Biologists in a stew over paleo

If you consider how we live in the Western world today very little resembles the way our hunter-gatherer ancestors lived 10,000 years ago.

We live in houses, sleep in beds, travel by cars and planes. We build bridges and skyscrapers. We can read and write.

While most people are happy to exist in the present, when it comes to food, growing numbers of people are abandoning modern diets and returning to the food habits of our primitive forebears in the Paleolithic period, between 2.5 million and 10,000 years ago.

Broadly speaking, proponents of the Paleolithic, or paleo diet, believe longevity and good health comes from eating mostly fish, meat and vegetables – foods we presume ancient hunter-gatherers ate before the advent of agriculture and industry.

Paleo followers eschew grains, dairy and processed foods.

But the logic of the diet fails for a couple of reasons; it oversimplifies what early hunter-gatherers ate, and it assumes humans haven’t evolved since the stone age.

So what do we know about the feeding habits of our Paleolithic ancestors, and how relevant are those habits to our own wellbeing?
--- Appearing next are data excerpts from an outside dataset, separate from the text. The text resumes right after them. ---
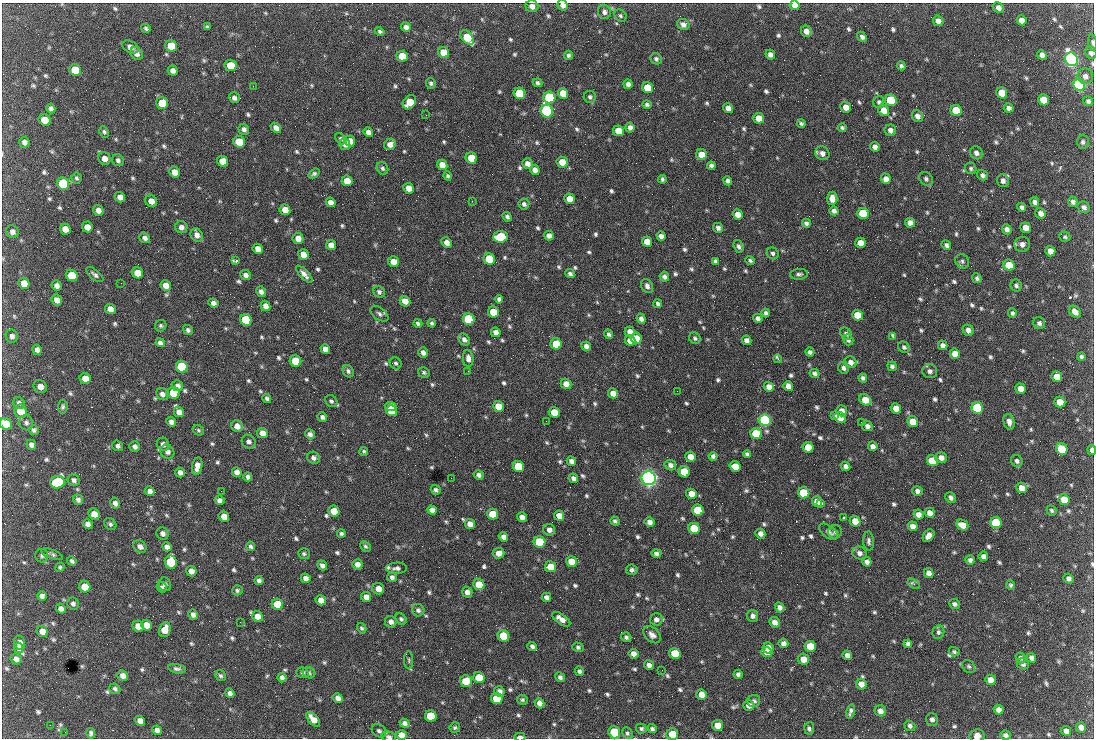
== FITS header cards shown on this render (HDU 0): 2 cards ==
NAXIS1  =                 1092 /fastest changing axis
NAXIS2  =                  736 /next to fastest changing axis

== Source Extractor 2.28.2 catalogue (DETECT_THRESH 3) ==
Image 1092 x 736 px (HDU 0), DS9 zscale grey, 1 PNG px = 1 image px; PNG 1096 x 740 px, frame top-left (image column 1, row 736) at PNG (2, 3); each listed source drawn as its Kron ellipse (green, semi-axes under 4 px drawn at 4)
Background 1530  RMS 37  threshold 110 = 3 sigma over >= 5 px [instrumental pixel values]
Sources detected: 807; of the 807, the 500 brightest by FLUX_AUTO listed and drawn (307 fainter detections omitted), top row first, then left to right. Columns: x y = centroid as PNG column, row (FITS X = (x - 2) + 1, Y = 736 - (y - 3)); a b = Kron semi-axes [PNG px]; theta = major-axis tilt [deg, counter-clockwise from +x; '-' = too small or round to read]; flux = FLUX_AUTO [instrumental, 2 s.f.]
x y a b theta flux
563 5 5 5 - 1.2e+04
795 5 5 4 - 1.9e+04
532 6 6 6 - 1.3e+04
998 8 6 5 - 1.0e+04
604 12 7 6 - 7.7e+03
620 16 7 5 -46 5.0e+03
1021 20 5 4 - 1.7e+04
938 21 5 5 - 1.2e+04
683 24 6 5 - 9.8e+03
208 26 3 3 - 8.5e+03
406 27 5 4 - 9.3e+03
146 28 5 3 - 5.1e+03
380 31 5 4 - 5.1e+03
806 31 6 5 - 1.3e+04
862 37 5 4 - 7.7e+03
467 38 8 5 -50 8.8e+04
1092 43 8 3 -84 5.0e+03
171 46 6 5 - 7.5e+04
130 47 9 5 -28 1.1e+04
444 52 6 5 - 5.3e+04
137 53 7 5 -51 1.1e+04
1091 53 6 5 - 9.0e+03
568 55 5 4 - 5.2e+03
770 55 5 4 - 1.1e+04
1042 55 5 4 - 1.2e+04
402 56 6 5 - 5.7e+04
656 59 6 5 - 5.9e+03
1072 59 7 6 - 1.3e+06
230 65 6 5 - 5.0e+04
901 66 4 4 - 5.5e+03
75 70 6 5 - 7.6e+04
173 70 5 5 - 1.1e+04
1085 76 8 7 - 1.4e+04
431 83 5 4 - 5.2e+03
538 83 5 4 - 5.4e+03
628 84 5 4 - 1.0e+04
1079 85 6 5 - 8.5e+05
253 86 2 2 - 1.9e+04
648 88 6 5 - 6.1e+04
520 93 6 5 - 1.7e+05
563 93 5 5 - 3.9e+04
1002 93 6 5 - 5.8e+04
590 97 6 6 - 5.4e+03
234 98 6 5 - 7.9e+03
549 98 6 6 - 2.8e+05
891 100 6 5 - 2.0e+05
1044 100 6 5 - 6.1e+04
1088 101 5 5 - 6.7e+03
409 102 8 6 49 5.1e+04
879 102 6 5 - 4.8e+03
162 103 6 5 - 7.7e+04
647 105 5 4 - 5.1e+03
846 107 5 5 - 2.1e+04
728 108 5 5 - 1.6e+04
1009 108 5 4 - 1.0e+04
51 109 5 4 - 7.5e+03
884 110 6 5 - 2.7e+04
956 110 6 5 - 9.3e+04
547 111 6 6 - 5.9e+05
426 115 2 2 - 6.3e+03
917 116 6 5 - 1.2e+04
759 118 5 5 - 3.3e+04
45 120 6 5 - 3.9e+04
801 123 4 4 - 4.7e+03
630 127 5 4 - 9.0e+03
276 128 6 4 -41 1.1e+04
842 128 4 3 - 4.7e+03
244 129 6 5 - 8.1e+03
890 130 6 5 - 1.1e+04
618 131 5 5 - 4.3e+04
104 132 6 4 -60 5.1e+03
368 132 5 4 - 1.2e+04
341 139 6 4 -49 4.6e+03
350 141 5 5 - 2.1e+04
24 142 5 5 - 9.3e+03
239 142 6 5 - 6.5e+04
1083 142 7 6 - 6.8e+03
345 144 6 5 - 1.4e+04
390 144 6 5 - 1.5e+04
875 147 5 4 - 9.5e+03
822 153 7 6 - 1.3e+04
976 153 7 6 - 1.0e+04
702 155 5 5 - 3.2e+04
104 158 6 6 - 1.6e+04
471 158 6 5 - 5.3e+04
118 160 6 5 - 6.6e+03
223 161 6 5 - 4.0e+04
562 162 5 5 - 3.5e+04
527 164 5 5 - 1.3e+04
442 165 5 5 - 2.7e+04
711 166 4 4 - 7.0e+03
383 168 6 5 - 5.3e+03
971 168 6 5 - 4.9e+03
535 170 5 4 - 1.2e+04
174 172 5 5 - 2.3e+04
314 174 6 4 38 5.7e+03
983 175 6 5 - 7.5e+03
448 176 5 4 - 4.9e+03
76 178 5 5 - 4.8e+03
662 179 4 3 - 4.7e+03
886 179 5 5 - 1.6e+04
926 179 7 6 - 6.7e+03
347 181 5 5 - 2.8e+04
728 181 5 4 - 7.1e+03
1003 181 6 5 - 1.0e+04
63 184 6 6 - 2.7e+05
409 188 5 5 - 2.3e+04
120 197 5 5 - 1.6e+04
832 198 6 5 - 1.7e+04
570 199 5 5 - 2.9e+04
151 201 6 5 - 1.8e+04
472 201 2 2 - 6.5e+03
331 202 5 4 - 1.3e+04
1035 202 5 4 - 1.0e+04
1073 202 5 4 - 7.8e+03
524 204 5 5 - 7.1e+03
1022 207 5 4 - 7.4e+03
1084 207 6 5 - 8.4e+03
98 210 5 5 - 1.2e+04
285 210 5 5 - 2.2e+04
834 211 5 4 - 7.9e+03
863 213 6 5 - 1.5e+05
1041 213 5 5 - 1.3e+04
738 214 5 5 - 1.8e+04
507 217 5 4 - 5.9e+03
806 223 4 4 - 6.4e+03
910 223 5 4 - 1.4e+04
87 227 5 5 - 2.0e+04
181 227 6 6 - 1.2e+04
718 228 5 5 - 8.0e+03
1026 228 5 5 - 2.5e+04
65 229 6 5 - 2.0e+04
1007 229 5 4 - 1.1e+04
12 232 6 6 - 1.0e+04
197 235 7 5 -57 1.3e+04
549 236 5 4 - 1.1e+04
661 236 5 4 - 1.1e+04
501 237 7 5 3 1.7e+05
1065 237 5 5 - 4.8e+03
145 238 6 5 - 8.4e+03
298 238 6 5 - 1.9e+04
447 242 5 5 - 1.3e+04
647 242 5 5 - 3.4e+04
861 243 5 5 - 3.3e+04
1022 244 8 7 - 1.2e+04
331 245 5 5 - 1.8e+04
946 245 5 4 - 7.1e+03
739 246 6 4 -69 6.5e+03
258 249 5 5 - 1.7e+04
1050 251 5 5 - 2.6e+04
773 253 6 5 - 6.3e+03
303 255 5 5 - 2.3e+04
489 259 6 5 - 1.5e+05
750 260 5 3 - 4.7e+03
236 261 3 3 - 1.2e+05
715 261 4 4 - 5.6e+03
962 261 8 6 -42 6.3e+03
393 262 5 5 - 2.5e+04
1009 265 6 5 - 5.8e+04
137 273 6 5 - 3.4e+04
304 274 11 4 -47 1.1e+04
570 274 5 4 - 6.4e+03
799 274 9 5 6 6.6e+03
95 275 10 5 -39 7.1e+03
246 275 5 5 - 9.5e+03
72 276 6 5 - 1.0e+05
664 277 5 4 - 7.8e+03
977 278 5 4 - 5.9e+03
24 283 6 5 - 3.2e+04
121 283 2 2 - 9.0e+03
57 285 5 5 - 9.7e+03
166 285 5 5 - 2.0e+04
1016 285 6 5 - 5.9e+03
647 286 7 5 -61 9.6e+03
261 292 5 5 - 9.5e+03
379 292 6 5 - 6.7e+03
499 299 4 4 - 6.3e+03
57 300 5 5 - 1.7e+04
405 301 5 5 - 2.1e+04
213 303 5 4 - 1.0e+04
658 304 4 4 - 5.8e+03
266 306 5 4 - 1.3e+04
110 309 5 5 - 1.7e+04
493 312 5 5 - 5.7e+04
1075 312 7 5 -48 1.6e+04
766 313 4 3 - 5.8e+03
1012 313 5 4 - 5.5e+03
379 314 10 6 -38 7.7e+03
857 315 5 5 - 4.2e+04
758 318 5 4 - 8.3e+03
469 319 6 5 - 2.6e+05
641 319 5 4 - 9.1e+03
246 320 6 5 - 2.1e+05
418 323 4 4 - 5.6e+03
432 323 4 4 - 5.0e+03
1039 323 6 6 - 7.9e+03
161 326 6 5 - 4.9e+03
188 330 5 4 - 5.3e+03
968 330 6 5 - 1.1e+04
496 332 5 4 - 1.2e+04
630 332 5 5 - 1.7e+04
609 334 4 3 - 6.0e+03
846 334 7 5 -52 7.1e+03
12 336 6 6 - 9.4e+03
893 337 4 3 - 1.9e+04
636 338 6 5 - 2.9e+04
695 338 6 5 - 5.5e+03
464 340 6 5 - 8.0e+03
630 340 5 5 - 2.5e+04
747 340 5 4 - 1.0e+04
848 340 6 5 - 6.6e+03
160 343 4 4 - 7.7e+03
556 344 6 5 - 8.6e+04
943 345 5 4 - 1.1e+04
586 346 5 4 - 9.0e+03
904 347 6 5 - 5.9e+03
325 349 5 4 - 1.2e+04
37 350 5 4 - 1.1e+04
810 352 4 4 - 6.8e+03
423 353 5 4 - 8.9e+03
955 354 5 5 - 2.7e+04
1081 357 4 3 - 5.5e+03
468 358 8 5 -86 1.2e+04
778 359 4 3 - 1.1e+04
295 361 6 5 - 9.1e+04
851 362 6 5 - 1.2e+04
396 363 6 5 - 5.6e+03
892 366 5 4 - 6.2e+03
182 367 6 5 - 3.2e+05
843 368 6 5 - 7.7e+03
348 371 6 5 - 6.2e+03
468 371 2 2 - 5.9e+03
930 371 7 7 - 9.4e+03
424 372 6 5 - 5.0e+03
814 373 5 4 - 5.9e+03
1057 377 5 5 - 3.5e+04
85 378 6 5 - 2.7e+04
863 378 4 4 - 6.3e+03
566 384 5 5 - 1.8e+04
40 386 7 6 - 1.7e+04
177 386 5 5 - 8.7e+03
788 386 5 5 - 1.6e+04
769 387 5 5 - 1.7e+04
1021 389 5 5 - 2.4e+04
677 391 2 2 - 6.0e+03
174 393 6 5 - 1.1e+05
613 393 5 5 - 2.0e+04
162 394 6 5 - 1.1e+04
267 398 4 4 - 6.0e+03
865 400 6 5 - 3.6e+04
331 401 6 5 - 5.2e+03
1060 402 5 5 - 3.6e+04
19 403 6 5 - 7.4e+03
498 406 5 5 - 4.0e+04
63 407 7 5 84 5.2e+03
391 407 6 4 -7 6.5e+04
896 408 5 5 - 2.5e+04
977 408 6 5 - 2.8e+05
20 411 7 6 - 5.6e+04
392 411 6 5 - 8.0e+04
842 411 6 5 - 1.4e+04
179 412 5 5 - 1.5e+04
554 412 5 5 - 4.5e+04
835 416 4 3 - 5.9e+03
322 417 5 5 - 6.9e+03
840 418 6 5 - 2.8e+04
765 420 6 5 - 7.1e+05
546 421 2 2 - 6.4e+03
913 421 5 5 - 3.5e+04
171 422 5 4 - 9.7e+03
861 422 2 2 - 5.5e+03
1009 422 8 5 -74 1.3e+04
26 423 8 7 - 8.0e+03
6 424 6 5 - 5.7e+04
237 426 6 5 - 1.7e+04
867 426 5 5 - 8.5e+03
34 430 5 4 - 5.9e+03
198 430 6 5 - 4.7e+03
262 433 5 5 - 2.1e+04
310 434 5 4 - 7.9e+03
756 434 6 5 - 1.7e+05
249 442 7 6 - 8.5e+03
163 444 6 6 - 1.0e+04
31 445 5 4 - 9.0e+03
118 446 6 5 - 6.3e+03
135 446 5 5 - 8.3e+03
873 446 5 4 - 1.1e+04
808 447 5 5 - 3.8e+04
1062 449 6 5 - 1.0e+05
1092 450 5 3 - 8.3e+03
167 452 7 6 - 1.0e+04
363 452 4 4 - 5.2e+03
747 454 4 4 - 5.6e+03
713 456 4 4 - 7.3e+03
691 457 5 5 - 2.4e+04
314 458 6 6 - 8.6e+03
941 458 6 5 - 1.4e+04
571 461 5 4 - 1.1e+04
932 461 6 5 - 9.7e+04
1017 461 6 5 - 7.7e+03
670 465 6 5 - 9.7e+03
197 466 9 5 80 1.8e+04
735 466 5 5 - 3.4e+04
846 466 5 4 - 9.7e+03
519 467 6 5 - 1.3e+05
180 472 5 4 - 1.0e+04
237 472 5 4 - 1.2e+04
684 472 6 5 - 1.1e+05
479 475 5 4 - 7.6e+03
248 477 4 4 - 7.5e+03
451 478 2 2 - 5.0e+03
573 478 5 4 - 9.0e+03
649 478 7 7 - 1.7e+06
74 480 6 5 - 7.5e+03
57 482 7 6 - 2.1e+05
1022 488 5 5 - 2.2e+04
436 490 5 4 - 6.1e+03
150 491 5 4 - 9.6e+03
221 491 2 2 - 6.9e+03
917 491 5 5 - 9.4e+03
804 493 6 5 - 1.6e+05
691 494 5 5 - 2.9e+04
951 498 6 5 - 6.7e+03
78 500 5 4 - 7.2e+03
219 500 5 4 - 9.8e+03
1064 500 6 5 - 4.4e+04
817 502 5 5 - 3.7e+04
115 503 6 5 - 8.3e+03
821 503 3 3 - 1.4e+04
432 510 5 4 - 1.1e+04
698 510 6 5 - 1.2e+05
1052 510 5 4 - 4.7e+03
334 511 5 5 - 4.5e+04
930 513 5 5 - 1.7e+04
94 514 6 5 - 2.2e+04
493 514 5 5 - 6.0e+04
918 515 5 4 - 1.4e+04
559 516 5 5 - 2.1e+04
224 517 5 5 - 2.5e+04
522 517 5 4 - 1.3e+04
843 517 3 3 - 5.0e+03
615 521 5 4 - 5.1e+03
855 521 5 5 - 3.1e+04
650 522 5 4 - 1.1e+04
996 523 6 5 - 1.6e+05
88 524 5 4 - 1.1e+04
110 524 6 5 - 5.8e+03
470 524 5 5 - 1.8e+04
962 525 6 5 - 2.5e+04
913 526 5 4 - 1.4e+04
694 528 6 5 - 9.7e+04
549 530 6 5 - 1.1e+04
829 532 11 6 -37 8.9e+03
835 532 7 6 - 6.6e+03
163 533 6 6 - 1.1e+04
341 533 4 4 - 5.3e+03
760 534 5 4 - 1.1e+04
929 536 7 5 51 1.7e+04
503 537 5 4 - 1.3e+04
869 541 9 5 -86 6.8e+03
539 542 6 5 - 1.8e+05
250 546 4 4 - 5.3e+03
365 546 6 4 -44 4.7e+03
140 547 7 5 -42 1.2e+04
167 547 5 4 - 9.2e+03
498 553 6 5 - 1.8e+04
656 553 5 4 - 8.1e+03
860 553 7 6 - 1.1e+04
52 554 11 4 -20 6.4e+03
304 554 6 5 - 4.6e+03
42 556 7 6 - 5.8e+03
983 556 5 4 - 9.9e+03
970 560 4 4 - 7.2e+03
72 561 5 4 - 5.7e+03
571 561 5 5 - 3.2e+04
171 562 7 6 - 1.7e+05
867 562 4 4 - 9.6e+03
357 564 5 5 - 1.3e+04
322 565 5 4 - 7.8e+03
60 567 4 4 - 5.0e+03
550 567 5 5 - 3.4e+04
397 568 10 5 1 8.8e+03
632 570 6 5 - 7.2e+03
191 571 5 5 - 1.5e+04
929 573 5 4 - 1.3e+04
392 577 5 4 - 7.4e+03
306 578 5 4 - 1.2e+04
1069 579 5 4 - 8.1e+03
259 581 4 4 - 7.0e+03
165 584 7 6 - 6.4e+03
479 584 6 5 - 4.8e+04
914 584 7 4 -31 4.6e+03
1011 585 5 4 - 4.6e+03
85 587 6 5 - 4.5e+04
162 587 5 5 - 6.0e+03
378 589 6 5 - 2.1e+04
237 590 5 5 - 4.9e+03
467 592 5 5 - 1.3e+04
42 596 5 4 - 8.6e+03
366 597 5 4 - 1.6e+04
546 597 5 4 - 9.2e+03
321 600 5 5 - 1.8e+04
73 604 6 6 - 6.9e+03
277 604 6 5 - 8.8e+04
955 604 6 5 - 6.9e+03
780 607 5 4 - 9.5e+03
61 608 5 4 - 1.1e+04
418 610 6 6 - 6.8e+03
193 615 5 4 - 1.0e+04
753 616 6 5 - 8.6e+03
257 617 6 5 - 2.4e+04
401 619 6 5 - 4.9e+03
561 619 10 5 -34 1.7e+04
656 619 6 6 - 9.6e+03
240 622 2 2 - 5.0e+03
391 622 6 5 - 1.1e+04
775 622 5 5 - 1.4e+04
147 625 5 5 - 2.6e+04
138 626 6 5 - 2.9e+04
362 628 5 4 - 4.9e+03
165 630 7 5 74 3.2e+04
42 631 6 5 - 2.2e+04
938 632 7 6 - 6.5e+03
652 635 10 6 -43 1.3e+04
504 636 6 5 - 1.2e+05
626 637 5 5 - 5.8e+03
19 643 7 5 -78 1.9e+04
783 643 5 4 - 1.0e+04
908 644 4 4 - 6.2e+03
532 646 5 4 - 7.3e+03
810 646 5 5 - 6.6e+04
578 647 5 4 - 4.7e+03
19 648 5 4 - 9.3e+03
768 648 5 5 - 2.1e+04
767 652 5 5 - 2.3e+04
954 652 5 4 - 4.9e+03
675 653 6 5 - 8.0e+04
633 654 5 5 - 1.4e+04
847 655 5 4 - 1.1e+04
1021 658 5 5 - 7.3e+03
1031 658 5 4 - 8.8e+03
16 659 6 5 - 1.1e+04
803 659 6 5 - 2.5e+04
409 660 9 4 -89 4.7e+03
1023 664 6 5 - 7.2e+03
649 665 5 5 - 1.0e+04
969 666 7 5 -44 5.3e+03
177 669 9 4 -11 7.0e+03
662 670 2 2 - 6.2e+03
579 671 5 4 - 6.2e+03
302 672 6 5 - 6.7e+03
309 673 6 5 - 5.3e+03
738 674 4 4 - 6.8e+03
123 676 6 5 - 1.4e+04
220 676 6 5 - 5.3e+03
560 677 5 4 - 7.0e+03
282 678 5 4 - 8.4e+03
479 678 6 5 - 6.1e+04
991 680 5 5 - 2.1e+04
466 681 6 5 - 5.6e+04
861 684 5 5 - 2.0e+04
115 689 6 4 -40 5.8e+03
499 691 5 5 - 1.1e+04
230 693 5 4 - 9.0e+03
701 695 5 5 - 2.0e+04
338 698 5 4 - 1.1e+04
497 699 6 5 - 1.0e+05
522 700 5 5 - 4.8e+03
754 701 6 6 - 7.2e+03
539 703 5 4 - 1.4e+04
749 705 5 5 - 1.4e+04
998 710 5 5 - 1.3e+04
851 711 7 4 74 7.8e+03
880 711 6 5 - 1.2e+04
431 716 6 5 - 8.9e+04
313 719 9 5 -48 2.6e+04
932 719 6 6 - 8.2e+03
140 721 5 4 - 1.6e+04
404 723 5 4 - 8.6e+03
50 725 2 2 - 4.9e+03
718 725 5 5 - 2.5e+04
910 726 5 5 - 6.2e+03
1081 727 5 5 - 1.1e+04
455 728 5 5 - 4.7e+03
809 728 6 5 - 6.0e+03
641 729 5 5 - 5.2e+03
652 729 4 4 - 5.8e+03
157 730 5 4 - 1.0e+04
379 731 8 6 -39 7.4e+03
1066 731 5 4 - 1.1e+04
65 732 2 2 - 9.6e+03
614 732 6 6 - 1.2e+05
91 733 5 4 - 6.2e+03
627 733 6 5 - 4.7e+03
672 734 6 5 - 6.5e+04
401 735 5 5 - 1.9e+04
1005 735 5 5 - 6.6e+03
977 736 7 6 - 1.5e+04
389 737 7 5 -12 7.9e+03
520 737 5 3 - 1.4e+04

While scientists cannot return to watch our ancestors prepare their meals, studies of archaeological remains, such as pottery and shells, combined with research on skeletal remains, particularly fossilised teeth, reveal many clues about their diets.

Significant insights have also come from observing contemporary hunter-gatherers, such as the Kalahari bushmen in southern Africa.

Professor Vanessa Hayes, a geneticist who works with African populations, says, unsurprisingly, the diet of contemporary hunter-gatherers is based on what they can gather.

But apart from this commonality, their diets vary significantly, depending on climate and geography, says Professor Hayes, from the Garvan Institute of Medical Research.

“The basic diet of the hunter-gatherers in the Kalahari is the bush potato, bush cucumber and the manketti nut,” she says.

But travel to a community 500 kilometres further south and a type of raisin berry is the centrepiece of their diet.

Where traditional hunter-gatherer diets diverge significantly from the paleo craze is meat consumption.

Professor Hayes says meat was not a daily staple of ancient ethnic groups in Africa.

“Meat was a celebration [because] you had to expend a lot of energy on the hunt,” she says.

After a successful catch, the entire beast was consumed, more or less, at once.

“The hunter-gatherer diet was one based on stuffing yourself until everything was eaten, then you may live three or four days without eating at all,” she says.

“I don’t think anyone [today] would advocate that.”

Professor David Raubenheimer, a nutritional biologist at the Charles Perkins Centre at the University of Sydney, says studies that examine what types of food were available also tells scientists about the food habits of these groups.